Our attention was caught by a recent advert for a classic car where the dealer had recorded the history of the vehicle in the first person as told by the car itself. We were reminded of the picture below from our Heritage archives showing a 21st birthday celebration for an Armstrong Siddeley car.
The car is a 14hp Broadway saloon and the date of 27th March 1929 means it was manufactured midway during the final batch of 250 cars. The cost price was £360.00. Additional items were the aftermarket bumper bar and the wing marker. The twin letter registration TM 9 is that for Luton, Bedfordshire. These cars were well built, well equipped, well finished, surprisingly spacious, comfortable and remarkably good value for money.
As children of the post WWII period we recall that it was pretty well the norm that the family car would have a name. Happily, the number plate characters would often help in the choice made. Perhaps we have forgotten just how big a deal it was both pre and post war, even into the mid -1950s, for the average working family to own their own transport, and even then it was very often second hand. As the 1960s progressed and the population prospered the motor industry with frequent styling changes enticed many into car ownership.

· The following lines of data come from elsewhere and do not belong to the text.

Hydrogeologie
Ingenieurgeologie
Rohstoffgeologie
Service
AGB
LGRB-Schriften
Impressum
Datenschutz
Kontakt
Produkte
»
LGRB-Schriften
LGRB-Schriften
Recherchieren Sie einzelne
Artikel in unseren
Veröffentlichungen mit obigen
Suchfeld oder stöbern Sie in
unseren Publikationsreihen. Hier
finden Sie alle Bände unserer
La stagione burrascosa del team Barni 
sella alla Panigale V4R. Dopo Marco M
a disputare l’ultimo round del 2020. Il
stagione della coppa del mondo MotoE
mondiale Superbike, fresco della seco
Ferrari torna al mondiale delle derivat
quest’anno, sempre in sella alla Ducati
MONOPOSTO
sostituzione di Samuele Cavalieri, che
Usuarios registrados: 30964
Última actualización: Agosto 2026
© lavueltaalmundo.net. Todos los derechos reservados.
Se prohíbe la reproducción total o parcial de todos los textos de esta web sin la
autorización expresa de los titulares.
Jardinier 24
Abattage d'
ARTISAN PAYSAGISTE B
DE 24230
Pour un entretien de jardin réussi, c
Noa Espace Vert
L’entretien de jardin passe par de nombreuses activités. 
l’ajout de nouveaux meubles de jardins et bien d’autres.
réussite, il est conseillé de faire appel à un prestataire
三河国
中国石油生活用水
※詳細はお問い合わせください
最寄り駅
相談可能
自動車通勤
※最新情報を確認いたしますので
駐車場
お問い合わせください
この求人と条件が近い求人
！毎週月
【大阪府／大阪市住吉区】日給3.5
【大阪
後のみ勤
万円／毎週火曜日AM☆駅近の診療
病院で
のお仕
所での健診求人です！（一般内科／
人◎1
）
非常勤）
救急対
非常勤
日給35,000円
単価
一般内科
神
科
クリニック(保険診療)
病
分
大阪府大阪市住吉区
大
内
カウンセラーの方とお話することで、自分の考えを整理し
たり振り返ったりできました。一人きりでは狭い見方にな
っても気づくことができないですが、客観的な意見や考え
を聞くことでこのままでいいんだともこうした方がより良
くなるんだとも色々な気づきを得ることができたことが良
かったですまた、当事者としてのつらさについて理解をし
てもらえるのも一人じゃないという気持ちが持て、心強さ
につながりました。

By this time the company car was just beginning to be more commonplace. But it was in the 1970s when due to the economic situation in the country that the car was used by companies to aid recruitment, to reward effort, and to make a more mobile and flexible work force. Quickly the car became viewed as a tool, or as a status symbol, and taken somewhat for granted. Today the mystique has gone. We wonder if 21 years from now any one will be inspired to celebrate the birthday of one of today’s electric cars. We doubt it.